Function: Unweaves reality's quantum fabric itself—dissolving matter, collapsing structures, or creating voids in physical existence. Most destructive Fabricurgy technique, treating the universe as a tapestry that can be unraveled thread by thread.

Thread Cost: Extreme (75-90%, proportional to volume unraveled)

Applications: Ultimate demolition, eliminating targets completely, creating voids in matter, removing objects from existence, battlefield devastation

Warning: Forbidden in most jurisdictions (classified as reality-threatening)

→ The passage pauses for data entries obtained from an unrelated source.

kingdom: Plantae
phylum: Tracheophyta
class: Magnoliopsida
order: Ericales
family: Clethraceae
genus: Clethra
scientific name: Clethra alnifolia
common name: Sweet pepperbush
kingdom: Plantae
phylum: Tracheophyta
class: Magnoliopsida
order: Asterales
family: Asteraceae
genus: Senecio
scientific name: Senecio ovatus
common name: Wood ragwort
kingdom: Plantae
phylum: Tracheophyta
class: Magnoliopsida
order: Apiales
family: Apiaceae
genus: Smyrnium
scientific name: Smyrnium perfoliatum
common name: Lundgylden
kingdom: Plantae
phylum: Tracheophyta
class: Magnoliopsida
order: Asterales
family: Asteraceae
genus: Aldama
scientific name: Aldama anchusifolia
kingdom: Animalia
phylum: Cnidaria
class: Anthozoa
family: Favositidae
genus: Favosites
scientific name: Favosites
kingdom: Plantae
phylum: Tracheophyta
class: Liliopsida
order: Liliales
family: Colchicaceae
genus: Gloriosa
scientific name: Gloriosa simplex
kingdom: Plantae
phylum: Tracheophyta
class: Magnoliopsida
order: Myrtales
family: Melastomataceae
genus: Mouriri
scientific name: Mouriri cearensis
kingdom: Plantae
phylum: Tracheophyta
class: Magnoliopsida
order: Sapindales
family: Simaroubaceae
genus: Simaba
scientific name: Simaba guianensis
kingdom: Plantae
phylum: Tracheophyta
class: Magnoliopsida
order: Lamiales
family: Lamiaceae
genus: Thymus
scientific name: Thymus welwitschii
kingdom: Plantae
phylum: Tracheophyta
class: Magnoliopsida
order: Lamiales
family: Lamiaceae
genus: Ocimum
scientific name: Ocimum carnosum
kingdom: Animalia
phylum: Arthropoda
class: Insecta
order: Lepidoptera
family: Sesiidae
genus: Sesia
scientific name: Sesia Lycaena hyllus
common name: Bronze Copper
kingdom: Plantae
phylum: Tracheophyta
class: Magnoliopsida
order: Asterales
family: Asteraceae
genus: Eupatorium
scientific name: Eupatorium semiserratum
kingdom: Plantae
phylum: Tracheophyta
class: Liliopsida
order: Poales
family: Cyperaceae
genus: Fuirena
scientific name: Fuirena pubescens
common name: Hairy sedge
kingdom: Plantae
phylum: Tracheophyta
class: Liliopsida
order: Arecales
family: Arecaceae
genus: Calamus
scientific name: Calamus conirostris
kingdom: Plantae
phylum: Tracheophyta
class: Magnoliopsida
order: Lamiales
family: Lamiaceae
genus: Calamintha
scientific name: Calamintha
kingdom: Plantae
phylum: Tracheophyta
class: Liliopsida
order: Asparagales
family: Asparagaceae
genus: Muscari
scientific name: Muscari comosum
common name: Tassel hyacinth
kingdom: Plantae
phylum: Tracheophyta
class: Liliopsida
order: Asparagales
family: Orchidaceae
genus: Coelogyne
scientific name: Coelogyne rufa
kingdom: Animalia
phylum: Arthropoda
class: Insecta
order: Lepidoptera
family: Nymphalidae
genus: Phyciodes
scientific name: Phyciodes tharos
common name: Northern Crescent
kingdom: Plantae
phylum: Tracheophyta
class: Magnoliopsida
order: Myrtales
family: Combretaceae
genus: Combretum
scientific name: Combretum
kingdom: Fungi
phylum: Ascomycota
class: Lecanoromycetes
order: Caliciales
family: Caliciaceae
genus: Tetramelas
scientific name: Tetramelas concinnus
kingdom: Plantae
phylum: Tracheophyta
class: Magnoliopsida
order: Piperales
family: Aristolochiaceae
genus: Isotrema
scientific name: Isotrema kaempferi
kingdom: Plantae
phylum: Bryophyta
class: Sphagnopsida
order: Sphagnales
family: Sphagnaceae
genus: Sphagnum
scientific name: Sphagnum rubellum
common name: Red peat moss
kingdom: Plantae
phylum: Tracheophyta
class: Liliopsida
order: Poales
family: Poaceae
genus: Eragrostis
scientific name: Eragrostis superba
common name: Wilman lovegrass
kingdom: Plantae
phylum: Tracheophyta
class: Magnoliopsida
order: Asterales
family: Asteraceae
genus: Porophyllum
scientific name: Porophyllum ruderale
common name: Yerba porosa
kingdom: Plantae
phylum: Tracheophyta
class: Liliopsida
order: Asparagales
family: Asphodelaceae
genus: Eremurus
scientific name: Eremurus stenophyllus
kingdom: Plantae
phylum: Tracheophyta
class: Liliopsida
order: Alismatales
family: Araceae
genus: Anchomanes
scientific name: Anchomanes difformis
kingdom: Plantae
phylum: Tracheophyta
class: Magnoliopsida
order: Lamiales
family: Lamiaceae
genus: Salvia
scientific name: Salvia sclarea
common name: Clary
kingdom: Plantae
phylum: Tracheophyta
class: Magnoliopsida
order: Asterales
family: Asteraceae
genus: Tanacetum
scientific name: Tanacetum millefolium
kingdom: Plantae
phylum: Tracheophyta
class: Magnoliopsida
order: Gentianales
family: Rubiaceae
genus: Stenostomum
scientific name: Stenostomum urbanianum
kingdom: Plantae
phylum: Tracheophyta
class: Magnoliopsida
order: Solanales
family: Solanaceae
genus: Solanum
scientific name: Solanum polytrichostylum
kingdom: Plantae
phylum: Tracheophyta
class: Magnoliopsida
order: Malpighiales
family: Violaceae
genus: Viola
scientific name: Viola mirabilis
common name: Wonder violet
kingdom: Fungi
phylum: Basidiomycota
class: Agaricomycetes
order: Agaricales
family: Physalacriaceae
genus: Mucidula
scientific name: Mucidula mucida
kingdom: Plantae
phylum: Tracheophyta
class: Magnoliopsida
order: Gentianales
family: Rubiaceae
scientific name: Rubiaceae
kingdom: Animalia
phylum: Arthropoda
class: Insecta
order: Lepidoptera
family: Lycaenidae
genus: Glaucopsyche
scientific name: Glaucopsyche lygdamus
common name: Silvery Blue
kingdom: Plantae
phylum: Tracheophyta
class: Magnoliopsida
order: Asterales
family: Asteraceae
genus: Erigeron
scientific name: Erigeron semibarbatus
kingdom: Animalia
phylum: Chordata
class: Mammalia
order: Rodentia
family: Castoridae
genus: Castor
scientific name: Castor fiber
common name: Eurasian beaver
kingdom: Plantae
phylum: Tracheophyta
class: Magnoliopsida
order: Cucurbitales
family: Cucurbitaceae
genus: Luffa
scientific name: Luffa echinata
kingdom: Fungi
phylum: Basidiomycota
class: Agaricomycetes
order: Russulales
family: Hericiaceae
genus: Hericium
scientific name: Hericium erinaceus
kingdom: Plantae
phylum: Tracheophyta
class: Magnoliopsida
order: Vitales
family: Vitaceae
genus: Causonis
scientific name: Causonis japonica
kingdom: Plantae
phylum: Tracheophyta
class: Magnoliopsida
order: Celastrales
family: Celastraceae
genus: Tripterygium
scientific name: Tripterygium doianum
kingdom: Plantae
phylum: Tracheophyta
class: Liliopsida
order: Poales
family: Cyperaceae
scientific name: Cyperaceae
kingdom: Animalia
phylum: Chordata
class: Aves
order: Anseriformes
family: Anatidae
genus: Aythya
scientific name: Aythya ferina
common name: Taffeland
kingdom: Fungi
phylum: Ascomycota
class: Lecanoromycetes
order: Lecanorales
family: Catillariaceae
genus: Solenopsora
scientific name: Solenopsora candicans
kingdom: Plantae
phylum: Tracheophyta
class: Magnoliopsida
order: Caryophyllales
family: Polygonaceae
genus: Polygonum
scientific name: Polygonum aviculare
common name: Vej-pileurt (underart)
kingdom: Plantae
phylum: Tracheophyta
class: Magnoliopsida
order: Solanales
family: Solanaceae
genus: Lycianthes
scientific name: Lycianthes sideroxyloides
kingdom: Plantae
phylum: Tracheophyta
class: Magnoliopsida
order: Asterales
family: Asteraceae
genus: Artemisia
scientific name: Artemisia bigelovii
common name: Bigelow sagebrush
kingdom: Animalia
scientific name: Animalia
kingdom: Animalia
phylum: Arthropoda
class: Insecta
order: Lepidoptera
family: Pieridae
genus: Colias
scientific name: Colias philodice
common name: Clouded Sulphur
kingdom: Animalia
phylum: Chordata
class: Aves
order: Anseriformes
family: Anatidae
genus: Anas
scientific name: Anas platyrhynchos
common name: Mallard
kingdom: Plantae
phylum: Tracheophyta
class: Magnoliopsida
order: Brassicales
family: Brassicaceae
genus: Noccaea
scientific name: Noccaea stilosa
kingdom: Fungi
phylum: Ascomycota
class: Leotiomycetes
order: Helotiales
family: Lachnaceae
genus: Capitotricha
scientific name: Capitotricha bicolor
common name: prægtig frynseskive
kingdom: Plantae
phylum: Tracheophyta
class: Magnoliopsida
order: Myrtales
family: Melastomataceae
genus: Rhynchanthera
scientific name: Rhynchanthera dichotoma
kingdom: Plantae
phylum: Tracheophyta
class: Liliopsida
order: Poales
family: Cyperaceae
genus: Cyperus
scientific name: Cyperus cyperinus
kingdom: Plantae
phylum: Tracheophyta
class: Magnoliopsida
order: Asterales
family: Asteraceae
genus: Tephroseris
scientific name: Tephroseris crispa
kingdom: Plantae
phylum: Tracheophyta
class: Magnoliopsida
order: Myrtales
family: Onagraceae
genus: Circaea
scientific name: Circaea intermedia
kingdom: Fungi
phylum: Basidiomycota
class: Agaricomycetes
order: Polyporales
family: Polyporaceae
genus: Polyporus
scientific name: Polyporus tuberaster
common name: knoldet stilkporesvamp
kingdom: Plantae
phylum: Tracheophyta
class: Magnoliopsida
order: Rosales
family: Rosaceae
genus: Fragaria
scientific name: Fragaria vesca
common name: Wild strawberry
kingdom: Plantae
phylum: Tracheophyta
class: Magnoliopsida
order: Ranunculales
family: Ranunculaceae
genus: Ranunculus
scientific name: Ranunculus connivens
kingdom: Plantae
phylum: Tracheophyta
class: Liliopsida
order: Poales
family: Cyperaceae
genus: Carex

Limitation: Creates permanent scars in Weave fabric, risks CWZ formation, can cascade uncontrollably, practitioner risks self-unraveling

Risks & Failure States

  • Thread Tangle: Threads become knotted in the practitioner's bloodstream
  • Fiber Backlash: Uncontrolled material transformation affecting the Weaver's own clothing
  • Molecular Snap: Sudden structural failure when transformation is incomplete
  • Weave Lock: Materials fusing into rigid, unusable configurations

Training Requirements

  • Understanding of material properties and fiber structures
  • Fine motor control for precise glyph execution
  • Spatial awareness to envision three-dimensional weave patterns
  • Patience for gradual molecular restructuring

Thread Economy

Fabricurgy is relatively efficient with thread consumption, as molecular restructuring requires less energy than creation from nothing. However, large-scale transformations or exotic materials can quickly deplete reserves.

The Material Paradox

Fabricurgists must simultaneously understand material science (molecular structure, material properties), possess artistic vision (aesthetic design, practical function), and maintain tactile connection (feeling materials "speak"). This combination of science, art, and intuition makes Fabricurgy accessible to many but mastery rare.